= Organisation Scientifique et Technique du Vol à Voile =

Organisation Scientifique et Technique du Vol à Voile (OSTIV) is a body associated with the FAI Gliding Commission (IGC). The FAI IGC oversees the sport of gliding worldwide and is a department of the Fédération Aéronautique Internationale (FAI).

In 1930 the first international soaring organization, ISTUS, (Internationale Studienkommission für den motorlosen Flug) was formed with the objective of the furtherance of development of soaring in science and technical aspects by "exchanging experience and friendly cooperation among the specialists and pilots of all nations engaged in soaring". This objective was continued after World War II by the formation of OSTIV.
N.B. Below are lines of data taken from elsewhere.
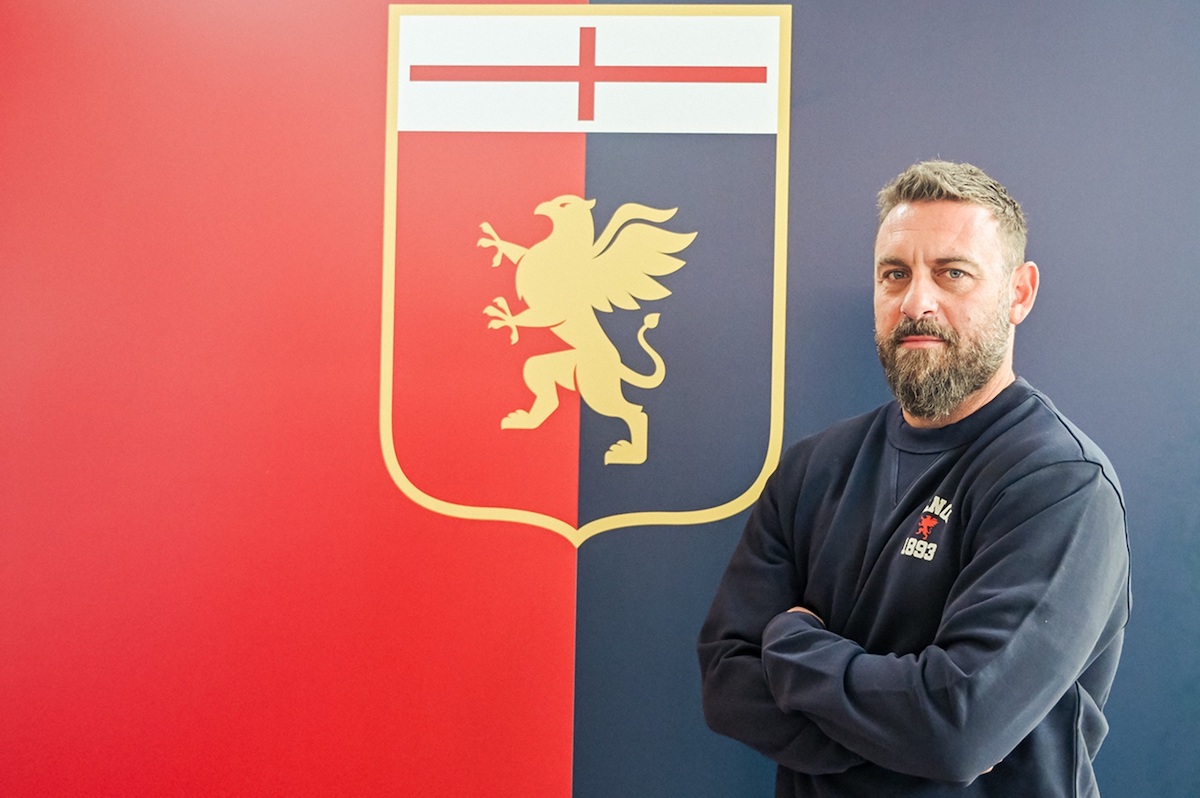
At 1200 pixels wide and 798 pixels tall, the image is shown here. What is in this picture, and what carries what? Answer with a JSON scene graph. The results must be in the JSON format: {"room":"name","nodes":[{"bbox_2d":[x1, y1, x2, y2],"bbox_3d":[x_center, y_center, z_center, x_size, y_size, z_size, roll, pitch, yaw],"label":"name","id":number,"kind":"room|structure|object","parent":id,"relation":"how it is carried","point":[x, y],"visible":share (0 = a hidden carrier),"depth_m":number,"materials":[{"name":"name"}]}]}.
{"room":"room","nodes":[
{"label":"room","id":0,"kind":"room"},
{"bbox_2d":[1,0,1199,797],"bbox_3d":[0.108,0.033,3.135,5.721,2.651,0.142,1,-1,3],"label":"wall","id":1,"kind":"structure","parent":0,"point":[367,8],"depth_m":3.08,"materials":[{"name":"red paint"}]},
{"bbox_2d":[386,5,792,539],"bbox_3d":[-0.032,-0.242,3.099,0.732,0.988,0.030,1,-1,3],"label":"coat of arms","id":2,"kind":"object","parent":1,"relation":"attached to","point":[783,284],"visible":0.91,"depth_m":3.09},
{"bbox_2d":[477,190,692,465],"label":"griffin","id":3,"kind":"object","parent":2,"relation":"attached to","point":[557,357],"visible":0.93,"depth_m":3.09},
{"label":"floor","id":4,"kind":"structure","parent":0,"visible":0},
{"bbox_2d":[697,159,1131,797],"bbox_3d":[0.473,0.483,2.559,0.567,1.587,0.663,1,-1,3],"label":"man","id":5,"kind":"object","parent":4,"relation":"on","point":[973,387],"visible":0.99,"depth_m":2.43}
]}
OSTIV's aim is also the furtherance of the technical development of soaring by the sharing of experience by glider manufacturers and glider pilots. It was formed as the successor of ISTUS on 27 July 1948 at Samedan, Switzerland. Its sections include the Meterorological Panel, the Sailplane Development Panel and the Training & Safety Panel. It publishes the scientific journal Technical Soaring.

OSTIV has the right to send observers to the meetings of the FAI Gliding Commission and vice versa. OSTIV's Congresses generally take place at the same time and place as the World Gliding Championships.